* **Try it**:
Copy the data below word for word, starting at the line with "Horário de Funcionamento" and ending with the line with "Mitsubishi Outlander Trail", including both of those lines.

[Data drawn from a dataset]
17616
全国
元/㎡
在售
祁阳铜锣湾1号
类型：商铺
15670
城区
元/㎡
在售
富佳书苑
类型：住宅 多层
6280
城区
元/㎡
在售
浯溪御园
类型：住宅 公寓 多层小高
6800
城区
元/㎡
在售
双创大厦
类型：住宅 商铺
--
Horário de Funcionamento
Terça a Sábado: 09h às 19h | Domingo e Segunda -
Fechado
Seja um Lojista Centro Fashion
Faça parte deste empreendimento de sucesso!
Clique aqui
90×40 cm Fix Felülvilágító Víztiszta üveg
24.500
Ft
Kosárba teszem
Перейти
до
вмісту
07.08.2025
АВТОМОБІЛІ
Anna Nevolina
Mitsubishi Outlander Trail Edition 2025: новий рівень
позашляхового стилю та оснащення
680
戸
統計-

* **Result for this task**:
Horário de Funcionamento
Terça a Sábado: 09h às 19h | Domingo e Segunda -
Fechado
Seja um Lojista Centro Fashion
Faça parte deste empreendimento de sucesso!
Clique aqui
90×40 cm Fix Felülvilágító Víztiszta üveg
24.500
Ft
Kosárba teszem
Перейти
до
вмісту
07.08.2025
АВТОМОБІЛІ
Anna Nevolina
Mitsubishi Outlander Trail Edition 2025: новий рівень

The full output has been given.